Published October 21, 2004 6:55PM (EDT)

According to yesterday's Harris poll, John Kerry is down by 2 points nationally, but leads by 7 in the swing states. A Pew Research Center poll concurs, calling the race a tie nationally, and putting Kerry up 6 in the swing states. It may seem hard to believe, but alongside current "safe-states" numbers, these polls suggest that the race could result in an inverse of the 2000 election: Kerry may very well win the electoral vote, while Bush could win the popular vote.

Because of how the electoral college allots votes, the odds are still against that outcome: Every state gets one electoral vote for each of its senators and Congressional representatives, making small states more influential per capita. That's an arrangement that usually benefits Republicans, who have a lock on the less-populous states in the Midwest and South.

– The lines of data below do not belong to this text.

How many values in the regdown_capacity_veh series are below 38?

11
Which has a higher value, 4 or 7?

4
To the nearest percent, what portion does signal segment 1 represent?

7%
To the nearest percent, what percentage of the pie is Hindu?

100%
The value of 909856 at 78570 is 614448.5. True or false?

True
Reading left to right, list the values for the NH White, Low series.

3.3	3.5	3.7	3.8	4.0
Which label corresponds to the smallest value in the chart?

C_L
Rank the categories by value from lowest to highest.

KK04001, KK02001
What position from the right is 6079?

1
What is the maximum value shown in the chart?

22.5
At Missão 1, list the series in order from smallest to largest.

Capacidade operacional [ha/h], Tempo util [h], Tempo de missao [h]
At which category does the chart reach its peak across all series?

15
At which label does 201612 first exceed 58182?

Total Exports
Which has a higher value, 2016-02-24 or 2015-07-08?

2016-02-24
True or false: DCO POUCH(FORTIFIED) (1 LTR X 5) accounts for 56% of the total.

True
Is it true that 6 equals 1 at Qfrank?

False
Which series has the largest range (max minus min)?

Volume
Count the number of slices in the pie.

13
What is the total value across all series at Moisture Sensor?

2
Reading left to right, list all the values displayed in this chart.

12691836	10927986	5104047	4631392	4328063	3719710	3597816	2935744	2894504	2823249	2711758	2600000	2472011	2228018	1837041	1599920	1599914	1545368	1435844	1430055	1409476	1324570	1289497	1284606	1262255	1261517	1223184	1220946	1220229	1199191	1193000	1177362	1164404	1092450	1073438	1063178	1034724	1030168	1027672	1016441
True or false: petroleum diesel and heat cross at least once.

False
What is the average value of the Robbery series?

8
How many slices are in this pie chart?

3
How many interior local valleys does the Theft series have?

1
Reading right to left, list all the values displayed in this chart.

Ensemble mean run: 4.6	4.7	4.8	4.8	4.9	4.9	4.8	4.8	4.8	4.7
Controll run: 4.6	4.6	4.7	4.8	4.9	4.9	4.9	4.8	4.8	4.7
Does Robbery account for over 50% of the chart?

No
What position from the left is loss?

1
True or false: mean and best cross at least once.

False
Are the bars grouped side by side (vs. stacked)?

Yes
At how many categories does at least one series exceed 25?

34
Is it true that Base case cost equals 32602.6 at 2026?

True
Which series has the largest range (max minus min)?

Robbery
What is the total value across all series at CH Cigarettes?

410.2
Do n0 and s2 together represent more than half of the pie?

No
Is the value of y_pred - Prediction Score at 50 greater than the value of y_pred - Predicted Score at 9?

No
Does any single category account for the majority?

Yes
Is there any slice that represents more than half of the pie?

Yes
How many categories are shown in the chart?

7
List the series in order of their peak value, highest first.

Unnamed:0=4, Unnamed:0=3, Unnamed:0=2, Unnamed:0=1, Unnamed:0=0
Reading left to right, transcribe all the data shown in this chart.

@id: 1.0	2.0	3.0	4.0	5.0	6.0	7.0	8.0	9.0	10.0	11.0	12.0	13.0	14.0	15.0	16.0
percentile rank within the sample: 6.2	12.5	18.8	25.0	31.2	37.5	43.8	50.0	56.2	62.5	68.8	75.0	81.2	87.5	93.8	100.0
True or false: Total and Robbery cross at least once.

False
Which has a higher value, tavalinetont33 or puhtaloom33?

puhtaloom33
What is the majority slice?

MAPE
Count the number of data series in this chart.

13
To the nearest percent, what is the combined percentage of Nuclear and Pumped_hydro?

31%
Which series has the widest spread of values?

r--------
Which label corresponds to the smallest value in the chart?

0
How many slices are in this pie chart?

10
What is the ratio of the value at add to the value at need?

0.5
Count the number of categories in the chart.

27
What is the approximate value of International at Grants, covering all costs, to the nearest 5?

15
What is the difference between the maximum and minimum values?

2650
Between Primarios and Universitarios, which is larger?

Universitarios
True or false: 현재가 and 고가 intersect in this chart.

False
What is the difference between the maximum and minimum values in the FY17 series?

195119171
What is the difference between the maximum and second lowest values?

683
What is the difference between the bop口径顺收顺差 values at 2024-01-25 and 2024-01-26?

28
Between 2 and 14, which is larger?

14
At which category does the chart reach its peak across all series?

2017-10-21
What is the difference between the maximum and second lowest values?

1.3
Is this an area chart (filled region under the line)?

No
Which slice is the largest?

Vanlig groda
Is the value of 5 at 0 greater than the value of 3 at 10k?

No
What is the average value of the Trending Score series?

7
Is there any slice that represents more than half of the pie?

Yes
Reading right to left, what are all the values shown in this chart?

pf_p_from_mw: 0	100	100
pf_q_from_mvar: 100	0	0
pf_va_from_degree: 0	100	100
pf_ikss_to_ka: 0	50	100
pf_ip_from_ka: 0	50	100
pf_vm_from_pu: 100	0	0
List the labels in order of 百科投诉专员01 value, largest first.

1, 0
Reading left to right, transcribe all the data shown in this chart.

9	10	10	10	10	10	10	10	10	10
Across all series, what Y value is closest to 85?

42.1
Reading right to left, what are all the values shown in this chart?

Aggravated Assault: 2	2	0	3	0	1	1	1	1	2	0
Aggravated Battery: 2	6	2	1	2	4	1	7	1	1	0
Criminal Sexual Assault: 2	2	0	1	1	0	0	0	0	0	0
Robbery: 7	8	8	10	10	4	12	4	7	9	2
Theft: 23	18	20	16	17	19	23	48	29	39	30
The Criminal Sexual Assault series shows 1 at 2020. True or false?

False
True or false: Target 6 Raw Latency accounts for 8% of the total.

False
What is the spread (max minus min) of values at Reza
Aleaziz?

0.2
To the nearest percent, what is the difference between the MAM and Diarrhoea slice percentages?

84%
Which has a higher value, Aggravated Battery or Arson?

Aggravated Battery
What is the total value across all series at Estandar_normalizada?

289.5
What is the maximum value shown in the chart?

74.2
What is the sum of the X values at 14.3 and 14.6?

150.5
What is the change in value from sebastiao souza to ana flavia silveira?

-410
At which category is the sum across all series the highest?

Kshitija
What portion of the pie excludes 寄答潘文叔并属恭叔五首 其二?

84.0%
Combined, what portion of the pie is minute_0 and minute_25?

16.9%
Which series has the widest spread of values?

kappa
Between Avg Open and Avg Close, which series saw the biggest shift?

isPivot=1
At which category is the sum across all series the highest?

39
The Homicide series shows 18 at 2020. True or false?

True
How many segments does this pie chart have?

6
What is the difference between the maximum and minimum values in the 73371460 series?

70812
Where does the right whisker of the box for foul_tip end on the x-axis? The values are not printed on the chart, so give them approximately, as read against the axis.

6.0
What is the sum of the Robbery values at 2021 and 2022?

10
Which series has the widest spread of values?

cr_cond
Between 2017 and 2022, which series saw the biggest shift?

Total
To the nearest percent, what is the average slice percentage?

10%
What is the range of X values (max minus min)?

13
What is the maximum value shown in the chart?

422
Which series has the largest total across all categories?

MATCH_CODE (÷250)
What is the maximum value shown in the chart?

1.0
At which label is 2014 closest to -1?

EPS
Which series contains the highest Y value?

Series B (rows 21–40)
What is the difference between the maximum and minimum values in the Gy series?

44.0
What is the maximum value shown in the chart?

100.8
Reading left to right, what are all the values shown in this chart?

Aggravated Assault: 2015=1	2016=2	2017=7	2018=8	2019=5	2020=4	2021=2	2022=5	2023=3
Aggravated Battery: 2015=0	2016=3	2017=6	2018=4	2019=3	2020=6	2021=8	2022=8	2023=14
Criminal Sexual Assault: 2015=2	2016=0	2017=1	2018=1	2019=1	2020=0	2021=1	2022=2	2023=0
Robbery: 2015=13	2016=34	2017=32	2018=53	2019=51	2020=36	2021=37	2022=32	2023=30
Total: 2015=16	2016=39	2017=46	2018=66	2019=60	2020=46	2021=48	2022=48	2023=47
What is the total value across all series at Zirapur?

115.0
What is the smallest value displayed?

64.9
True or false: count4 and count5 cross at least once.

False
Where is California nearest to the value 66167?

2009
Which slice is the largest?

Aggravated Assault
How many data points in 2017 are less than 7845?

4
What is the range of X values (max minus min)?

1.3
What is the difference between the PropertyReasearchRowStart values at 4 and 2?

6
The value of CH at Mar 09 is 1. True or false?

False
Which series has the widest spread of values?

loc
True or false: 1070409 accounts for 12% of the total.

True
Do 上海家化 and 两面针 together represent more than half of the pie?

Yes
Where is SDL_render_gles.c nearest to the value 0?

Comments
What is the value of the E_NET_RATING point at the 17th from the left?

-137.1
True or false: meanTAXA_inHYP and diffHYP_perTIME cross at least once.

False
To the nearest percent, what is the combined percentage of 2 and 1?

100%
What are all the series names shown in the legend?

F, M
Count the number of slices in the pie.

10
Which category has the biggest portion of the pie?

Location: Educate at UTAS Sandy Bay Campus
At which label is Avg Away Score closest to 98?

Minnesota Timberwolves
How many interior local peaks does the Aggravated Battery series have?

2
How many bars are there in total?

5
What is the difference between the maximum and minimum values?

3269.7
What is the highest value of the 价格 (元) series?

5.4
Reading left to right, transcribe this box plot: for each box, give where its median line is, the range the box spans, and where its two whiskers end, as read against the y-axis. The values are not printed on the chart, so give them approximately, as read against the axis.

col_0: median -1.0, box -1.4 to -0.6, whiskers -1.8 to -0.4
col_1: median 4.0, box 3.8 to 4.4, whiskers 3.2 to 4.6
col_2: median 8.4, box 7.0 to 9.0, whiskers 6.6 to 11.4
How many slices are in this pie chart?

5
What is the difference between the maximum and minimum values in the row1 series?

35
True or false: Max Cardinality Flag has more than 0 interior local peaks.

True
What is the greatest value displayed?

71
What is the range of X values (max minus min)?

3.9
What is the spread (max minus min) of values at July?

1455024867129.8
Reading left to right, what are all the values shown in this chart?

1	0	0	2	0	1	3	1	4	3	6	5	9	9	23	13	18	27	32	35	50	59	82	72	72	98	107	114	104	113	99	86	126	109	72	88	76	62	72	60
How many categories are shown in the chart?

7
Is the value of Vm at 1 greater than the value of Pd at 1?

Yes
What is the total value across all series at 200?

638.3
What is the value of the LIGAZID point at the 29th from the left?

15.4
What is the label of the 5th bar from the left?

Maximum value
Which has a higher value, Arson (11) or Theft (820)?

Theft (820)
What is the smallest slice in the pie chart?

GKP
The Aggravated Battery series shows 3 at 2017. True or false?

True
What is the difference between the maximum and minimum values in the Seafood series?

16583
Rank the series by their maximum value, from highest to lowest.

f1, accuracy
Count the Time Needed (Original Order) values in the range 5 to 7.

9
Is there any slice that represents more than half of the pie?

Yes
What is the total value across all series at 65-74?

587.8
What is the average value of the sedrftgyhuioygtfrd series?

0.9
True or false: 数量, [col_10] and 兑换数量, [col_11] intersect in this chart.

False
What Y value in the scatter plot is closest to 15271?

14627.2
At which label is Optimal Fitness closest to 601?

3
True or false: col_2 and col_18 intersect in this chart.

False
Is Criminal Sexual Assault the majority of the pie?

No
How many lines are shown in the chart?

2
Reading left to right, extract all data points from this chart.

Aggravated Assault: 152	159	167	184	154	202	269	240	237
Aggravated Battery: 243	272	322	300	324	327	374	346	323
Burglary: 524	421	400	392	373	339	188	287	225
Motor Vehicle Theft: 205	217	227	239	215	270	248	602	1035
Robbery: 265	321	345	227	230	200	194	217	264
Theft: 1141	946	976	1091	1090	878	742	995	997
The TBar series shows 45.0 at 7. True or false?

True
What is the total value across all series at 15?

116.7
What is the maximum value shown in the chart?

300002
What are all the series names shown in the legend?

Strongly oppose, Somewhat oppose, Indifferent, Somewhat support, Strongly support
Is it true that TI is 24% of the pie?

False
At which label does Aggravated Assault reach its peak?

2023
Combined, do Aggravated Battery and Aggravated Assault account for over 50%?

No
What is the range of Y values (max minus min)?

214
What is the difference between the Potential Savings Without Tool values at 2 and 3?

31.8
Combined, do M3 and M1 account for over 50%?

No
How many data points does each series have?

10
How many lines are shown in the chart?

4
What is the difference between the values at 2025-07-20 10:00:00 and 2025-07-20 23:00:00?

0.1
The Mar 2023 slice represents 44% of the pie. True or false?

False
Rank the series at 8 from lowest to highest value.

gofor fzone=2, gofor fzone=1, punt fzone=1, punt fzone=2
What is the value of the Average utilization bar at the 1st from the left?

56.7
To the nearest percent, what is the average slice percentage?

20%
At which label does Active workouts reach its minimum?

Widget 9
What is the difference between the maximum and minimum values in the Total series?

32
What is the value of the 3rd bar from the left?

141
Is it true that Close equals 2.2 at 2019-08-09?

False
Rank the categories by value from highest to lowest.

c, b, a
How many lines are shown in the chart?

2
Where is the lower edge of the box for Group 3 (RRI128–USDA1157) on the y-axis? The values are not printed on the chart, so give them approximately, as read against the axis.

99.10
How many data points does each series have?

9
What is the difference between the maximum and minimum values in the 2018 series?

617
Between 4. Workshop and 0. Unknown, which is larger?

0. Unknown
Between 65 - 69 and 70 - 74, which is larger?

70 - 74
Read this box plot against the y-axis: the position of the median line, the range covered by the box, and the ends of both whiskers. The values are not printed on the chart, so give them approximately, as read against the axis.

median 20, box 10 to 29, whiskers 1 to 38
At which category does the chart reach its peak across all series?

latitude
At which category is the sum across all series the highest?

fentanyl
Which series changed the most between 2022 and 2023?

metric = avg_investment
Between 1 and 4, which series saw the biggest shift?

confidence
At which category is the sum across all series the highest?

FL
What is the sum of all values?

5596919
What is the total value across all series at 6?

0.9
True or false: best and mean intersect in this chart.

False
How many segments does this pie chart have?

But the inverse scenario is not out of the question in 2004. This is because the red states are a lot more unanimously red than the blue states are unanimously blue. For instance, while the most recent poll says Kerry leads by 11 in the Democratic stronghold of California, Bush leads by 23 in Texas. And while a 7-point Kerry advantage in Vermont colors the state solidly blue, it doesn't come close to balancing out the 31-point drubbing Bush is expected to give Kerry in Nebraska.

By pollster John Zogby's estimate, there are 34 such "safe states," in which one candidate's lead is insurmountable. The most recent poll data shows that, after weighting for population, Bush leads in the red states by an average margin of 18 percent, and Kerry leads in the blue states by an average margin of 14 percent. And not only is Bush's lead greater, but the red states have a higher combined population than the blue states.

Assuming comparable voter turnout in both red and blue states, War Room calculates that, based solely on the safe states, Bush currently holds roughly a 4-point lead in both the popular and the electoral college vote. In other words, Kerry could eke out an electoral win while Bush could very well still take the popular vote.

After the controversy of 2000, it's a strange, though real possibility. At this point it would probably be better for the country to have a decisive and uncontested outcome, but it's hard not to imagine the irony were a losing Bush campaign to end up protesting a failure of the national election system.